--- begin Text passage ---
The influence of Kant on Husserl is quite visible. Immanuel Kant had postulated time and space as the two a priori dimensions within the human’s epistemological apparatus, but time was the ‘internal dimension’ while space was the ‘external dimension’. As Husserl switches the focus to set the internal, cognising processes to the forefront, it is therefore the dimension of time that occupies the central role. Husserl argues that we need time to experience all things of the world, while space is not always necessary. One can present various cases as follows: 3

Is time required?

Is space required?

Successive spatial object:
a child running before me

Yes

Yes

Stationary spatial object:
a tree

Yes

Yes

Language:
the spoken sentence ‘this song is nice’

Yes

No

Abstract objects:
numbers, or the Pythagoras’ theorem

Yes

No

Indeed, to experience the sentence ‘this song is nice,’ assuming a sense of ‘inner-space’ is not directly necessary. It is even more evident for abstract entities, which, by definition, lack any spatial extension. Still, time is required for me to be conscious of such objects: the pronouncement of the word “two” has a temporal extension (it takes a second or so) and, at a larger scale, it may take me a few minutes to develop a clear consciousness of the theorem of Pythagoras.

In his exploration of the question of time, Husserl will follow one assumption: time can appear to us, externally, as having particular aspects, only inasmuch our apparatus of consciousness is already ‘calibrated’ to establish mental states in temporal succession. In other words, “our awareness of objective time … depends upon our awareness of subjective time.” 4 Husserl developed his understanding of time across three levels, going from the deepest level of consciousness to the furthest level of ‘external’ reality:

  1. The consciousness of internal time
  2. Personalistic or subjective time
  3. Worldly or objective time. 5

An example may help to illustrate each of these levels. Samar and Preethi are attending a concert. It lasts, from the first note to the last, 1 hour 15 minutes and 30 seconds. This is time at the level of the worldly, external reality. Samar thinks about his next cricket game during the concert, which bores him. The concert seems too him like it is actually much slower. Preethi, on the other hand, is a fan of the musician and she regrets that the concert passes too fast. These two accounts exemplify the ‘personalistic’ time as discussed by Husserl: they are proper to each cognising subject’s experience of an event. But to be able to agree on the worldly time, and to allow for subjective modifications through the second level of time, Husserl argues that we must all have an internal consciousness of time. This is the third level, and the ‘structure’ that permits all of us to be able to make sense of the very temporality of the world around us. Time would thus be ‘imprinted’ deeply in the very ‘blueprint’ of the human cognising capacity.
--- end Text passage ---
* _What to work on_
**a.** Repeat the passage on Husserl and time word for word from "The influence of" to "Is space required?".
**b.** According to the passage on Husserl and time, how long does the concert attended by Samar and Preethi last?
The lines after this passage on Husserl and time have no connection to it.
--- begin Dataset extract ---
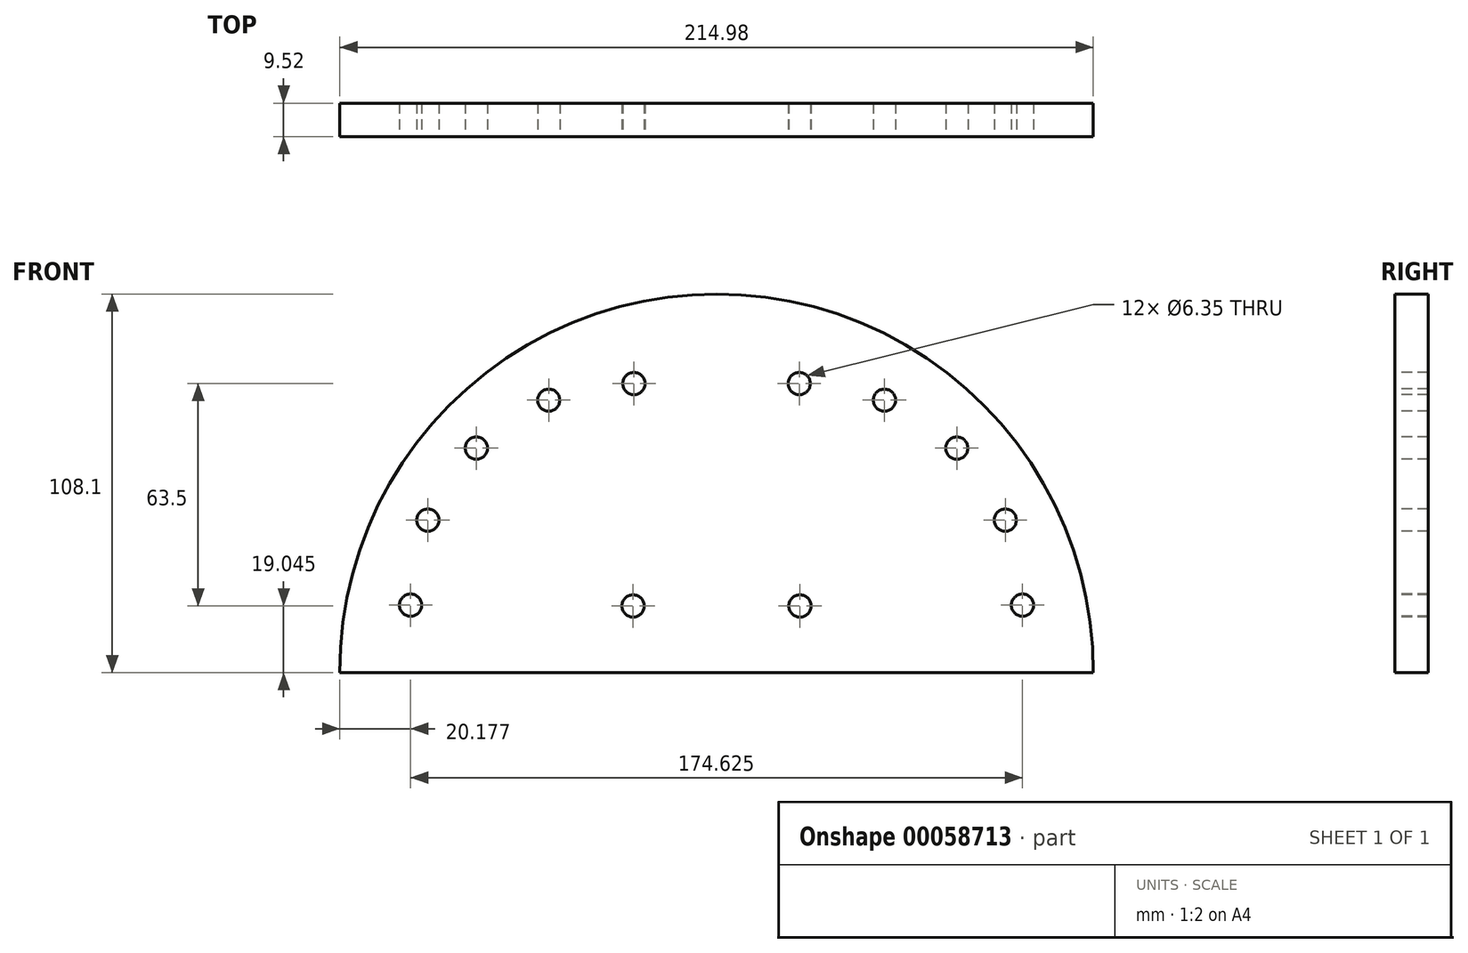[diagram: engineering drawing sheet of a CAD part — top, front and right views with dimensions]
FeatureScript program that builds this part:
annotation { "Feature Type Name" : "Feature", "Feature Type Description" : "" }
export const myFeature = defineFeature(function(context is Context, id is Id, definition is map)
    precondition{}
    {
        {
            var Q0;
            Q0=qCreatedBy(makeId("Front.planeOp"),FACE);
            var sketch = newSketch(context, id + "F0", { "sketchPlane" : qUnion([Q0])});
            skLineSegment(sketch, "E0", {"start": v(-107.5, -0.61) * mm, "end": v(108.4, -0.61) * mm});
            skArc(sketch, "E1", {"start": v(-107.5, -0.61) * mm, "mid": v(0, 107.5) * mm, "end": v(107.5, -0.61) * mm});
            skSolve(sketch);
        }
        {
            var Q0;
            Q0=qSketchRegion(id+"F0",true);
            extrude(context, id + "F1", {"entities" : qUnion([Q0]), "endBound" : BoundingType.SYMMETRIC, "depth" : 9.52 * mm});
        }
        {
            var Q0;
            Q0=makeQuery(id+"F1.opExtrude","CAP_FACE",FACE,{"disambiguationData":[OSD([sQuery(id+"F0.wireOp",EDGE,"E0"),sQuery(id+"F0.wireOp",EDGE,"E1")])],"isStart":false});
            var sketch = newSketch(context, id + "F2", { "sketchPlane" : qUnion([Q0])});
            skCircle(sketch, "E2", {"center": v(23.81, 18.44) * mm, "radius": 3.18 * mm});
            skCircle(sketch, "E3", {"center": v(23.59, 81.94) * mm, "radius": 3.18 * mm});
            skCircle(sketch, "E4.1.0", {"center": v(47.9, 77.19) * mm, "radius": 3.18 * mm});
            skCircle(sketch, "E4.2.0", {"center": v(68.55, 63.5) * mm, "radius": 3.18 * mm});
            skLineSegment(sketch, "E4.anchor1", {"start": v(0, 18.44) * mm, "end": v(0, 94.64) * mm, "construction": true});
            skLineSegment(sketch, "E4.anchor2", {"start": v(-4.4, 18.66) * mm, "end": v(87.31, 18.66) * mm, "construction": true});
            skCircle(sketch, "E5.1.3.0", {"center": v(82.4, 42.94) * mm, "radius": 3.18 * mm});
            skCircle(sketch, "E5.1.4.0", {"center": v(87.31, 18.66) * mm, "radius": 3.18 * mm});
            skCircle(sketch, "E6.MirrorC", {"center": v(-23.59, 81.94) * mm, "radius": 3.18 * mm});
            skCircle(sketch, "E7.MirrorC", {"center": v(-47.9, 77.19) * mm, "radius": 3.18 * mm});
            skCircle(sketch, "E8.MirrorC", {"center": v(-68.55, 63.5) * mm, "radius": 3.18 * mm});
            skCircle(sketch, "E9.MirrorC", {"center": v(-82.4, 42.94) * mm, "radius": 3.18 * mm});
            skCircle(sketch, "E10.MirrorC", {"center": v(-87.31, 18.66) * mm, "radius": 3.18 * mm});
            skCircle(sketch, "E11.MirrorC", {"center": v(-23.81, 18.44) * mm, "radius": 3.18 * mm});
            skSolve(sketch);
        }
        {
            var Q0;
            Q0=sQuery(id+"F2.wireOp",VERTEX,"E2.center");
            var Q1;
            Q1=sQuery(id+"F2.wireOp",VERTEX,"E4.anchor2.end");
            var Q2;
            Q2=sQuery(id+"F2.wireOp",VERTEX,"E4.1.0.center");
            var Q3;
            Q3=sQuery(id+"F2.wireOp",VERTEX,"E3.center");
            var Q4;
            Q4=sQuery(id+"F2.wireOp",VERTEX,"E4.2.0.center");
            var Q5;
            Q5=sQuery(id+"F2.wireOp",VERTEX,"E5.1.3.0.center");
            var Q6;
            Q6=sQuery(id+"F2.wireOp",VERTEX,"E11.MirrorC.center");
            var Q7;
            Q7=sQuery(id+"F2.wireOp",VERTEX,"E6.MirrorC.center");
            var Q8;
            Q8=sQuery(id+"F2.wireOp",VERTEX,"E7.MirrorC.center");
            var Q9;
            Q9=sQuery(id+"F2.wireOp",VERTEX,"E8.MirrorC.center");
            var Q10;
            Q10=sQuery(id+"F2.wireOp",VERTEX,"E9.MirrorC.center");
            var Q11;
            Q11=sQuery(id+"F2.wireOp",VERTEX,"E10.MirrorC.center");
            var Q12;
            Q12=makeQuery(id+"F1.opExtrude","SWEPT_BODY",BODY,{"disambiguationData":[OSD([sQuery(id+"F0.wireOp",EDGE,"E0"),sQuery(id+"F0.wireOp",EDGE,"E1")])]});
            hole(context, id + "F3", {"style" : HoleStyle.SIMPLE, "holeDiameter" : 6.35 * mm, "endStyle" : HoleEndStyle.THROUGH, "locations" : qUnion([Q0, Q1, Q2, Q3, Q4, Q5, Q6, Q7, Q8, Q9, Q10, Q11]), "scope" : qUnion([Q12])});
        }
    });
--- end Dataset extract ---
--- begin Dataset extract ---
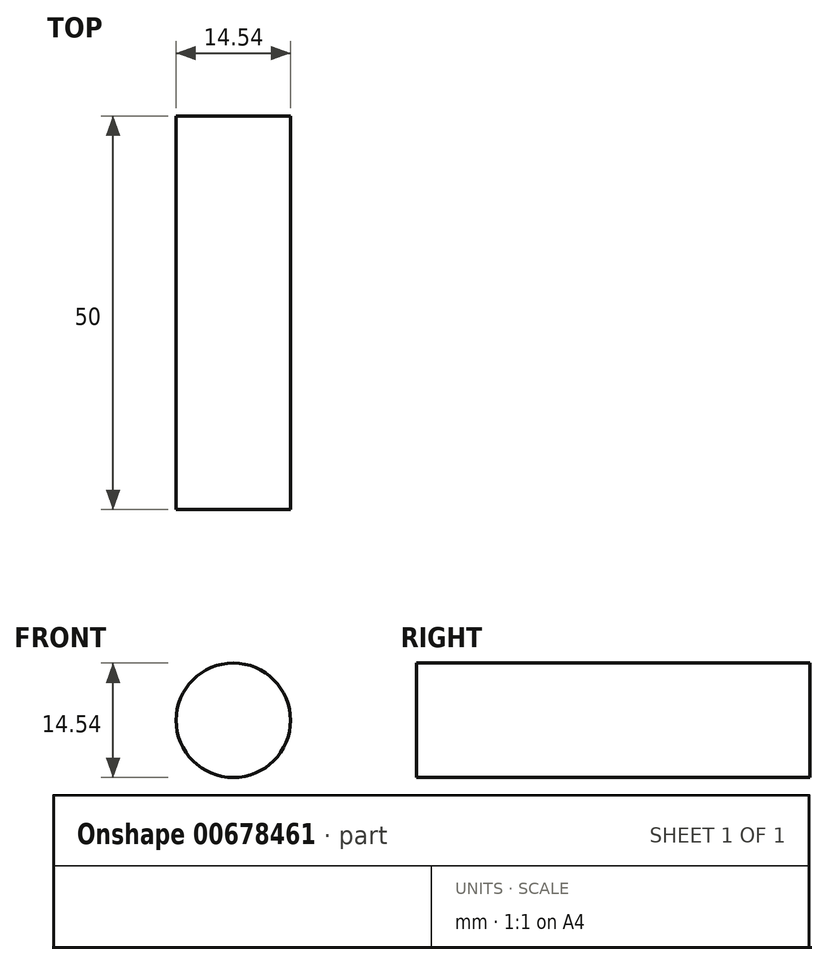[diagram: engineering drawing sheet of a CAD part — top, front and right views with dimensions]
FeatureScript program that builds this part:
--- end Dataset extract ---
* _Final results_
**a.**
The influence of Kant on Husserl is quite visible. Immanuel Kant had postulated time and space as the two a priori dimensions within the human’s epistemological apparatus, but time was the ‘internal dimension’ while space was the ‘external dimension’. As Husserl switches the focus to set the internal, cognising processes to the forefront, it is therefore the dimension of time that occupies the central role. Husserl argues that we need time to experience all things of the world, while space is not always necessary. One can present various cases as follows: 3

Is time required?

Is space required?

**b.** It lasts 1 hour 15 minutes and 30 seconds, from the first note to the last.